THE TASK:
With both ends included, transcribe exactly the records below from their first line to the line that contains "brand. Engaging content".

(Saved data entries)

-- Opening Marker --

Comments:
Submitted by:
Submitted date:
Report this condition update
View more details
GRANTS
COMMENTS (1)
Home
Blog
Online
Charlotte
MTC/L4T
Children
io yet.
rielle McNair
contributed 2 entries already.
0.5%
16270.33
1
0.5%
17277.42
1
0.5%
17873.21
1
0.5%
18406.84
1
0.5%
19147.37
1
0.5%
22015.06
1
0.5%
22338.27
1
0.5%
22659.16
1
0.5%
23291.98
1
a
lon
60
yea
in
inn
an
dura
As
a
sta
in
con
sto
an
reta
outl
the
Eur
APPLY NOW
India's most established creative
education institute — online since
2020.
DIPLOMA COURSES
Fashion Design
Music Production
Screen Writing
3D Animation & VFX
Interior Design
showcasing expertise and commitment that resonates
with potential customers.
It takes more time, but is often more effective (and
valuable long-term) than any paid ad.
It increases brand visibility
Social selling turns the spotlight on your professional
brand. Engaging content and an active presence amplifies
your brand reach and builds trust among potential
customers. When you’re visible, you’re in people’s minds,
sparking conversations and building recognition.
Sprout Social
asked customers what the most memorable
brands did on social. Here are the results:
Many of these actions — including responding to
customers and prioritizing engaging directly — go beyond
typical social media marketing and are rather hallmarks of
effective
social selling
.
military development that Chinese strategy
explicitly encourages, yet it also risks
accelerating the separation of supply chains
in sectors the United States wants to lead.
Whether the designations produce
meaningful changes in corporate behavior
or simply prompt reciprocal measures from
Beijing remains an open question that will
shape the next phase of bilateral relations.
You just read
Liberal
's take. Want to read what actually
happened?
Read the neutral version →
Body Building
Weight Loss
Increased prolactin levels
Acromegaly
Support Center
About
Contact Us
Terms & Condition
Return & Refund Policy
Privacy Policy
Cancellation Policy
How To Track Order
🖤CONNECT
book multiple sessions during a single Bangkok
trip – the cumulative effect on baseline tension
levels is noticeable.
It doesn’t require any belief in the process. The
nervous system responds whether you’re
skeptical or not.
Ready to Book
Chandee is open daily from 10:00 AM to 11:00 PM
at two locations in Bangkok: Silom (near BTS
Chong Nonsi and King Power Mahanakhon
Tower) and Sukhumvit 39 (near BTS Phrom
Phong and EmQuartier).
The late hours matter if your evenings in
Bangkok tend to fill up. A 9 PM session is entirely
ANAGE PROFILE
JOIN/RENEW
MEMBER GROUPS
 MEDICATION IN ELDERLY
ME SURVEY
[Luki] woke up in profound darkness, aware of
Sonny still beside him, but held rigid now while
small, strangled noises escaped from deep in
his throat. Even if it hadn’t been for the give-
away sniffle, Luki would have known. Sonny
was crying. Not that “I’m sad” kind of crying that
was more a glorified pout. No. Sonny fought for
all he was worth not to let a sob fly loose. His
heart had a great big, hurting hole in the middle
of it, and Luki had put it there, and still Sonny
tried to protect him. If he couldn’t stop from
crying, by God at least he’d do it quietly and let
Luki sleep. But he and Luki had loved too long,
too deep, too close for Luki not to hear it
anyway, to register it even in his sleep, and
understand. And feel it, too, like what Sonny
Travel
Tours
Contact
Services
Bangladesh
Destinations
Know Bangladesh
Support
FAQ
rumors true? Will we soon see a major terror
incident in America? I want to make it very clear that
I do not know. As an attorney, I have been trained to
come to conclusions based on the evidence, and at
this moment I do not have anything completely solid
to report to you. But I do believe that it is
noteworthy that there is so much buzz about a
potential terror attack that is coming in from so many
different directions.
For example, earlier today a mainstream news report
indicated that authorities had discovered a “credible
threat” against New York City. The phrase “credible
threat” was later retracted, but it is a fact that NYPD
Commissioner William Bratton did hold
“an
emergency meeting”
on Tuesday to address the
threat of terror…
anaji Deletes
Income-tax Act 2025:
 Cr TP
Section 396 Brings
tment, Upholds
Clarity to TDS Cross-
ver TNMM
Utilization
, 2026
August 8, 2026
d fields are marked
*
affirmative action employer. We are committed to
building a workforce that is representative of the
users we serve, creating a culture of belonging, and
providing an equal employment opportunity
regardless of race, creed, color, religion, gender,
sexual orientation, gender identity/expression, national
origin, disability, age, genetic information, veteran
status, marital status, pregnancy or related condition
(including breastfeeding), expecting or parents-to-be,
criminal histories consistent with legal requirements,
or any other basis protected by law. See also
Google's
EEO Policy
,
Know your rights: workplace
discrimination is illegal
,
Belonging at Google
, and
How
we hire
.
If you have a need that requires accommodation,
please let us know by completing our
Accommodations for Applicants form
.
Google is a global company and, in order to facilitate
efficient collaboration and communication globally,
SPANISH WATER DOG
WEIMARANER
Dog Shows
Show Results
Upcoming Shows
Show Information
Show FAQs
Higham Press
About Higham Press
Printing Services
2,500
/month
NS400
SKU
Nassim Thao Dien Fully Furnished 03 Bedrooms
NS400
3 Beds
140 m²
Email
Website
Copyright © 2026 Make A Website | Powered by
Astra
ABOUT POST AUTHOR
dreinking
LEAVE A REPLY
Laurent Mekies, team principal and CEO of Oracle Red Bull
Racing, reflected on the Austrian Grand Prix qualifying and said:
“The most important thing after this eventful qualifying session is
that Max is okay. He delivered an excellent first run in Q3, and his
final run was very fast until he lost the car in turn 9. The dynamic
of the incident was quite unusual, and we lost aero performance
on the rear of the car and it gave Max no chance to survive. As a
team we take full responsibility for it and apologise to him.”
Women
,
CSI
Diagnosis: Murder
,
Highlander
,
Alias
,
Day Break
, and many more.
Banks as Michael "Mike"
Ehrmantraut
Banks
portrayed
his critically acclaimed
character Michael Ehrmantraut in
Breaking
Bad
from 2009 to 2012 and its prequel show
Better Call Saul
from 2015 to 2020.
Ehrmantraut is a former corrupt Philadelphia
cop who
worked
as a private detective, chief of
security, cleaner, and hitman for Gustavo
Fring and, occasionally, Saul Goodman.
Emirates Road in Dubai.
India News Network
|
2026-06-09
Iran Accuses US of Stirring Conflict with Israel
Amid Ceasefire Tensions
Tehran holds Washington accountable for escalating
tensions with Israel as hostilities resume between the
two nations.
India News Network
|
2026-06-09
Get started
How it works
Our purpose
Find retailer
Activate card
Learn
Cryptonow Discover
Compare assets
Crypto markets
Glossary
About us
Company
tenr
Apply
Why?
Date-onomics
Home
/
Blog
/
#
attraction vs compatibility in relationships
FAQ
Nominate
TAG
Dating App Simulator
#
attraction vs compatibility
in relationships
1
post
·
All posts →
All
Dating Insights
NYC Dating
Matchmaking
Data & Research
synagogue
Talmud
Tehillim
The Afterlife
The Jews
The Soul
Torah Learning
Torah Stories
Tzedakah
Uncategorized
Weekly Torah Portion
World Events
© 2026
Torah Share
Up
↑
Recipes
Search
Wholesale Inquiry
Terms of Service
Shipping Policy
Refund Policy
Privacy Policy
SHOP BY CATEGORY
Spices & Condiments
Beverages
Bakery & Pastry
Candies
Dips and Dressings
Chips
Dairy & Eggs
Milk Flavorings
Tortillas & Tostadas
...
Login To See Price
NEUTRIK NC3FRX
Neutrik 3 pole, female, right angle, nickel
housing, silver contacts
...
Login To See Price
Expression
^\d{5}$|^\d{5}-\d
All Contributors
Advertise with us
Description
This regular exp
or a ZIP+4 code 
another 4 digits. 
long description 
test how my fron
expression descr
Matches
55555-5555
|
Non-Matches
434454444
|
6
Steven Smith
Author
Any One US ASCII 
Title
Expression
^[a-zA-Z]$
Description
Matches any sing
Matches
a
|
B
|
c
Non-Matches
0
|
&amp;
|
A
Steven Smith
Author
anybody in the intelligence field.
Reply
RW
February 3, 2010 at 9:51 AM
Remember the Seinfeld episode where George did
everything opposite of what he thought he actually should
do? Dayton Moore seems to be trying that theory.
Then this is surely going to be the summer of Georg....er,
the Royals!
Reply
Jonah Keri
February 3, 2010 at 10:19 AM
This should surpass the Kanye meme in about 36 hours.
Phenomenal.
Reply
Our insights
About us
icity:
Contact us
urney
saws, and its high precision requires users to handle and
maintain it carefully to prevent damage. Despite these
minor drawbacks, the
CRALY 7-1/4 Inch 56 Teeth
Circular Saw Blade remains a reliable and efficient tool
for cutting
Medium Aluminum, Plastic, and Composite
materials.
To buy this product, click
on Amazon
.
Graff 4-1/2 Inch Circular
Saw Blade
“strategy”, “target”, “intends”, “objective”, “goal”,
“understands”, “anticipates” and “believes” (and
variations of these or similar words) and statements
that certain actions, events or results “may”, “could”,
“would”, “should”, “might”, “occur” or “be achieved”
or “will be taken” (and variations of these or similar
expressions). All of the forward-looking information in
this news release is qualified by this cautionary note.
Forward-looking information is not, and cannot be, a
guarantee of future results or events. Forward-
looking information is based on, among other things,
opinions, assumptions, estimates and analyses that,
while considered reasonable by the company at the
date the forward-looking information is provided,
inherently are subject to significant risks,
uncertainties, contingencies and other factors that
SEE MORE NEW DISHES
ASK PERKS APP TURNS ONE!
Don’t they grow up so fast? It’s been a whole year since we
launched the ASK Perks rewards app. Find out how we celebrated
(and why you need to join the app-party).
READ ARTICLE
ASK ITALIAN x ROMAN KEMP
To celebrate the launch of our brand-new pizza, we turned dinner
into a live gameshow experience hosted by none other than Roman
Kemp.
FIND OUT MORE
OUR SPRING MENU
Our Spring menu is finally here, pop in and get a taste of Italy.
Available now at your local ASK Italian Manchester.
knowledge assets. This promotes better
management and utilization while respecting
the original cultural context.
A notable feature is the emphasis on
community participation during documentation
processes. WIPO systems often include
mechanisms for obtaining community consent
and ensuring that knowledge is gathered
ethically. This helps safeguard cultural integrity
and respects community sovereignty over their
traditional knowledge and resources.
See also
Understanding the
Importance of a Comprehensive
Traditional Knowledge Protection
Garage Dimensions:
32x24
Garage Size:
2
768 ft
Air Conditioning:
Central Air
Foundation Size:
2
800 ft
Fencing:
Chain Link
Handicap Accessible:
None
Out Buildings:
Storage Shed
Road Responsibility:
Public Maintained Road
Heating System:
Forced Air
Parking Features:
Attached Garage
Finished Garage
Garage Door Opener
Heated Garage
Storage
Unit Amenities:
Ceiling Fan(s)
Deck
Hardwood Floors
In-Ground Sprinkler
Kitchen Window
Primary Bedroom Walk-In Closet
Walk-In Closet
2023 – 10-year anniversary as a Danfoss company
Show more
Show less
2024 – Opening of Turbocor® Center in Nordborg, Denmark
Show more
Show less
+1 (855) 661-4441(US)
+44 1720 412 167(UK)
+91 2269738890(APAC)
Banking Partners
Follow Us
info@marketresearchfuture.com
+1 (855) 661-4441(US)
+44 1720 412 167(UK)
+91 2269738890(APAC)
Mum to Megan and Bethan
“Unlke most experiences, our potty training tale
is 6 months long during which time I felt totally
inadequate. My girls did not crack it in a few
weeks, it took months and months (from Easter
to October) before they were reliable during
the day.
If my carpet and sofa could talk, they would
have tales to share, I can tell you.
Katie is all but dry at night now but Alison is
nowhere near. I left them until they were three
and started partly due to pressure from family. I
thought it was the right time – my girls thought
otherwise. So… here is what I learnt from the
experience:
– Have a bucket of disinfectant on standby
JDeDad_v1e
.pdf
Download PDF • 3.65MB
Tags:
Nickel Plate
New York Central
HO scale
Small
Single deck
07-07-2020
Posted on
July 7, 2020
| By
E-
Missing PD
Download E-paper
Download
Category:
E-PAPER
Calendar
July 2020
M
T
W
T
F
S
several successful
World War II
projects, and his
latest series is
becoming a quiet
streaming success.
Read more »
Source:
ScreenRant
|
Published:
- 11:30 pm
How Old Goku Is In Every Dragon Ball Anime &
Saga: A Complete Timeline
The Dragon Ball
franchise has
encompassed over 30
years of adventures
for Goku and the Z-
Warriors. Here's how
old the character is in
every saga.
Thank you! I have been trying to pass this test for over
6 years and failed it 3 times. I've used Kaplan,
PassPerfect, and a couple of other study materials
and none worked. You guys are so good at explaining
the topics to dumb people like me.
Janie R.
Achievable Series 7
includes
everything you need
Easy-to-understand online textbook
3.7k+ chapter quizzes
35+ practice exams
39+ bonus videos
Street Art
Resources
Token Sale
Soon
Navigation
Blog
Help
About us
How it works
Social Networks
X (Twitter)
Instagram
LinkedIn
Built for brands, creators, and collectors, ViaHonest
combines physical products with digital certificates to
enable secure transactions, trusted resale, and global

-- Closing Marker --

RESPONSE:
Comments:
Submitted by:
Submitted date:
Report this condition update
View more details
GRANTS
COMMENTS (1)
Home
Blog
Online
Charlotte
MTC/L4T
Children
io yet.
rielle McNair
contributed 2 entries already.
0.5%
16270.33
1
0.5%
17277.42
1
0.5%
17873.21
1
0.5%
18406.84
1
0.5%
19147.37
1
0.5%
22015.06
1
0.5%
22338.27
1
0.5%
22659.16
1
0.5%
23291.98
1
a
lon
60
yea
in
inn
an
dura
As
a
sta
in
con
sto
an
reta
outl
the
Eur
APPLY NOW
India's most established creative
education institute — online since
2020.
DIPLOMA COURSES
Fashion Design
Music Production
Screen Writing
3D Animation & VFX
Interior Design
showcasing expertise and commitment that resonates
with potential customers.
It takes more time, but is often more effective (and
valuable long-term) than any paid ad.
It increases brand visibility
Social selling turns the spotlight on your professional
brand. Engaging content and an active presence amplifies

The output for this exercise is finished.